Die Antragslage zum Ende der mündlichen Verhandlung stellte sich wie folgt dar:

für die Patentinhaberin:

die Aufhebung der angefochtenen Entscheidung

und

die Aufrechterhaltung des Patents in erteilter Fassung (Hauptantrag)

und

die Zurückweisung der Beschwerde der Einsprechenden 1 und 2 (entsprechend Hilfsantrag 1),

oder, hilfsweise,

die Aufrechterhaltung des Patents in geänderter Fassung auf der Basis eines der Hilfsanträge 2 bis 14, wobei die Hilfsanträge 2 bis 7 mit Schriftsatz vom 16. März 2018 und die Hilfsanträge 8 bis 14 mit Schriftsatz vom 14. November 2018 eingereicht wurden,

für die Einsprechenden 1 und 2 gemeinsam:

die Aufhebung der angefochtenen Entscheidung

und

den Widerruf des europäischen Patents Nr. 2 468 410

und

die Zurückweisung der Beschwerde der Patentinhaberin.

(Auszug aus einem Datensatz)
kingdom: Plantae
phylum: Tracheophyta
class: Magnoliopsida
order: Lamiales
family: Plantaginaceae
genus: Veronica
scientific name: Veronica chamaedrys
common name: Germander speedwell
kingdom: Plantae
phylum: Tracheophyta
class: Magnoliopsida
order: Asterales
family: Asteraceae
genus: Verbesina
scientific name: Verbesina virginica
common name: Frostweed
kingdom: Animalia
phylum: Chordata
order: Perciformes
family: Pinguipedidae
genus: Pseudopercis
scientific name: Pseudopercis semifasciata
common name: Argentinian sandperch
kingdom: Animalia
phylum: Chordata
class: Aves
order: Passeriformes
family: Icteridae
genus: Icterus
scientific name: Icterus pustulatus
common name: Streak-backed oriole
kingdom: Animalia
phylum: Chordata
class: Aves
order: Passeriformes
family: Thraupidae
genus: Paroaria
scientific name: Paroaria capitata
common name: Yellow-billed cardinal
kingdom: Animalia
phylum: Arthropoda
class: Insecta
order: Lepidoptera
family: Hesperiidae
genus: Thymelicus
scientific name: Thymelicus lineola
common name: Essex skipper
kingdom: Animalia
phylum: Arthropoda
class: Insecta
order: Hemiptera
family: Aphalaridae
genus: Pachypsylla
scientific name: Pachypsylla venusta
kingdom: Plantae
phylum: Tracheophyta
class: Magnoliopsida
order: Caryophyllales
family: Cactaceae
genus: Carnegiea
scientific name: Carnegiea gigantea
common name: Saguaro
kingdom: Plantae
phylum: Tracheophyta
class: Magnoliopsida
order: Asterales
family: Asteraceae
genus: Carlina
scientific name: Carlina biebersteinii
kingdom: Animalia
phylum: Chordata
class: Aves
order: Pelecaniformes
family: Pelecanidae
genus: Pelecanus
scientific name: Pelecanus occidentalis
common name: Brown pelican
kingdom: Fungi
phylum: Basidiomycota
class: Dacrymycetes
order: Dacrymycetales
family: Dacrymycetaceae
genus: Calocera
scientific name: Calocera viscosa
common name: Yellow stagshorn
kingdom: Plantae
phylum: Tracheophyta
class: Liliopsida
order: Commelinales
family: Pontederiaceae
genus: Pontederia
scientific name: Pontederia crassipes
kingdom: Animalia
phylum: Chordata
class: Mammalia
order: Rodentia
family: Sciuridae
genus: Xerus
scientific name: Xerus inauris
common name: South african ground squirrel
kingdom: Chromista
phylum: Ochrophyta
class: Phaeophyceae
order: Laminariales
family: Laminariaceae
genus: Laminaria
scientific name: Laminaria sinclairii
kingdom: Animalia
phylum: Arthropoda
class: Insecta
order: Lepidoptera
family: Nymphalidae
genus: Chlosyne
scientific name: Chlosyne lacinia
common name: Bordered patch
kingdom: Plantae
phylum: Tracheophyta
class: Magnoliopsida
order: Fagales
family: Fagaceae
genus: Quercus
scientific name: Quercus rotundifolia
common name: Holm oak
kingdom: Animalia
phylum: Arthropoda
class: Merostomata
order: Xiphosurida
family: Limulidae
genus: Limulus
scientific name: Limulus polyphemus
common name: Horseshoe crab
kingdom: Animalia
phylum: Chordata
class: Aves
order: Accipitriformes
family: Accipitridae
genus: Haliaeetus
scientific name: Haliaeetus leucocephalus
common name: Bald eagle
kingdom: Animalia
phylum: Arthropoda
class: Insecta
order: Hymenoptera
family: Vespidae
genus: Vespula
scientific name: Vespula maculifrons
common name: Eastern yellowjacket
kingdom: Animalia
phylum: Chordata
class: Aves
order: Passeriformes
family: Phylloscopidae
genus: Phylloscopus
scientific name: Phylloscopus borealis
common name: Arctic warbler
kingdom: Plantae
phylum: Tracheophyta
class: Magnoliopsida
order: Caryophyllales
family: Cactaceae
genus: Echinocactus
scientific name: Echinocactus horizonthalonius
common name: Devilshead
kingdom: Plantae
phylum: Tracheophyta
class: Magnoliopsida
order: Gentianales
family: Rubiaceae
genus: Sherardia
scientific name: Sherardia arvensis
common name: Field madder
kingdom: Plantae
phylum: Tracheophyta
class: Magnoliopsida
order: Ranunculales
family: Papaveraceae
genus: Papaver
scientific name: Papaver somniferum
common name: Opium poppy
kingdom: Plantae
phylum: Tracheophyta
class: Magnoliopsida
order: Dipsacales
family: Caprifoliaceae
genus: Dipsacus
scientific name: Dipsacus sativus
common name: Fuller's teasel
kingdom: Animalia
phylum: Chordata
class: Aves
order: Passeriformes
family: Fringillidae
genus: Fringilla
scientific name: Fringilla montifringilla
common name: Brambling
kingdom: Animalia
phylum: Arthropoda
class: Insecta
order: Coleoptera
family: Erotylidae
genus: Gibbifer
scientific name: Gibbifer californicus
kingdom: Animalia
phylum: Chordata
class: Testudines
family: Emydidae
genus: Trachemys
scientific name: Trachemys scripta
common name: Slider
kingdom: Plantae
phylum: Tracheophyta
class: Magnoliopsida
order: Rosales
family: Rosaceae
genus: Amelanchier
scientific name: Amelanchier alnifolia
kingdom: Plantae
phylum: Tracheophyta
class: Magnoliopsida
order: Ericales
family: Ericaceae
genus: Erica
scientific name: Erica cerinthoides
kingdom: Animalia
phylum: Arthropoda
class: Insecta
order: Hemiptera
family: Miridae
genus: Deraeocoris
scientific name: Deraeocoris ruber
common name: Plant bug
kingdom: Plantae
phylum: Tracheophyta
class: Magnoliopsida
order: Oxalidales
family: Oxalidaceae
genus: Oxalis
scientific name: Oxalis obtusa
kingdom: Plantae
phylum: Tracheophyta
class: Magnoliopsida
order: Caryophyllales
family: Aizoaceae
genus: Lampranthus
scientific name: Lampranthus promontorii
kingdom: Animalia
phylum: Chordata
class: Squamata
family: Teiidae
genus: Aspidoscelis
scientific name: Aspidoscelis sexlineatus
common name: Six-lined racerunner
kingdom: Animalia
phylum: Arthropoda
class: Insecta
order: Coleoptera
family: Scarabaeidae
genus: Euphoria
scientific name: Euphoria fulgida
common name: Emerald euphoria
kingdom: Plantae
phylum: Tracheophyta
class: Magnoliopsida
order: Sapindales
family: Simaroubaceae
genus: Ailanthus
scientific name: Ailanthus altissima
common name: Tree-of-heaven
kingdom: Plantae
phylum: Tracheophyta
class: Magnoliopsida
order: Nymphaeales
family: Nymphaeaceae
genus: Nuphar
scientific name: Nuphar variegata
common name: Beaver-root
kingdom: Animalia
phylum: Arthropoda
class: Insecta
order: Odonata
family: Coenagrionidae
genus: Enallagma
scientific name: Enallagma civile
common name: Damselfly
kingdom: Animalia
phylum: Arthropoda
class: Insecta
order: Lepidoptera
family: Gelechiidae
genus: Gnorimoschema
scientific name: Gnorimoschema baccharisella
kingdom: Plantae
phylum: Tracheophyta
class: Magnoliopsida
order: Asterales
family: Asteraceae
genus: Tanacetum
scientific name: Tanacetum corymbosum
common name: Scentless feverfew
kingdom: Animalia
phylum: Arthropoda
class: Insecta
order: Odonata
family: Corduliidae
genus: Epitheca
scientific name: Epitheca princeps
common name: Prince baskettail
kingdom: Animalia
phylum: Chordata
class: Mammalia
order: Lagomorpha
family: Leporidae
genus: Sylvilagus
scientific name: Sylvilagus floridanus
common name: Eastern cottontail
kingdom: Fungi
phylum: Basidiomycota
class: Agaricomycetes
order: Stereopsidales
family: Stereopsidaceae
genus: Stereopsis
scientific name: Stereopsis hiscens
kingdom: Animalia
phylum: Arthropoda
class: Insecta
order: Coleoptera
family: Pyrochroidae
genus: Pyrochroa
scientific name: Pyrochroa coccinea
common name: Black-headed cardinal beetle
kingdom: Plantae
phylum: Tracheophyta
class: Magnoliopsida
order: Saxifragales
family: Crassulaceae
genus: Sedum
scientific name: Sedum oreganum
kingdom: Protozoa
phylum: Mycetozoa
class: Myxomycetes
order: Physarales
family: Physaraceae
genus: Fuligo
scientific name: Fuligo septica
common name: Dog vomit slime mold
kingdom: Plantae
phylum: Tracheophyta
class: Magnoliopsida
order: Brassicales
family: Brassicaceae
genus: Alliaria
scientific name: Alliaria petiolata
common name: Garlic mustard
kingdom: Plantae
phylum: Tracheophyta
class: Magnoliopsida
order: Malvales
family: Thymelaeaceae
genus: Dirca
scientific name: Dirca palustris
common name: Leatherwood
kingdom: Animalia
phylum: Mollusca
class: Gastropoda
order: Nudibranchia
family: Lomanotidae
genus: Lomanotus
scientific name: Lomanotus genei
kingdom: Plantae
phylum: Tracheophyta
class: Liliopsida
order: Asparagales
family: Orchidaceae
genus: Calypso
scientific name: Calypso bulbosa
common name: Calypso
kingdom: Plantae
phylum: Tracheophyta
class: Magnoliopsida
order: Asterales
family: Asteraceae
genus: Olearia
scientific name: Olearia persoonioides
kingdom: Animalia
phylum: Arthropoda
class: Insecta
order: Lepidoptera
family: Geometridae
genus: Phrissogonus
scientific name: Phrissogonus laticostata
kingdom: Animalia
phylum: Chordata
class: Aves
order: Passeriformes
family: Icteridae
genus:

> [AUFGABEN]
a - Nennen Sie sämtliche Anträge, die laut Auszug die Einsprechenden 1 und 2 gemeinsam stellen.
b - Fassen Sie den Auszug in zwei Sätzen zusammen.
c - Mit welchem Schriftsatz wurden gemäß Auszug die Hilfsanträge 8 bis 14 eingereicht?

> [LÖSUNGEN JE AUFGABE]
a -
- Aufhebung der angefochtenen Entscheidung
- Widerruf des europäischen Patents Nr. 2 468 410
- Zurückweisung der Beschwerde der Patentinhaberin

b - Zum Ende der mündlichen Verhandlung beantragte die Patentinhaberin die Aufhebung der angefochtenen Entscheidung, die Aufrechterhaltung des Patents in erteilter Fassung und die Zurückweisung der Beschwerde der Einsprechenden 1 und 2, hilfsweise die Aufrechterhaltung in geänderter Fassung auf Basis eines der Hilfsanträge 2 bis 14. Die Einsprechenden 1 und 2 beantragten gemeinsam die Aufhebung der angefochtenen Entscheidung, den Widerruf des europäischen Patents Nr. 2 468 410 und die Zurückweisung der Beschwerde der Patentinhaberin.

c - Mit Schriftsatz vom 14. November 2018.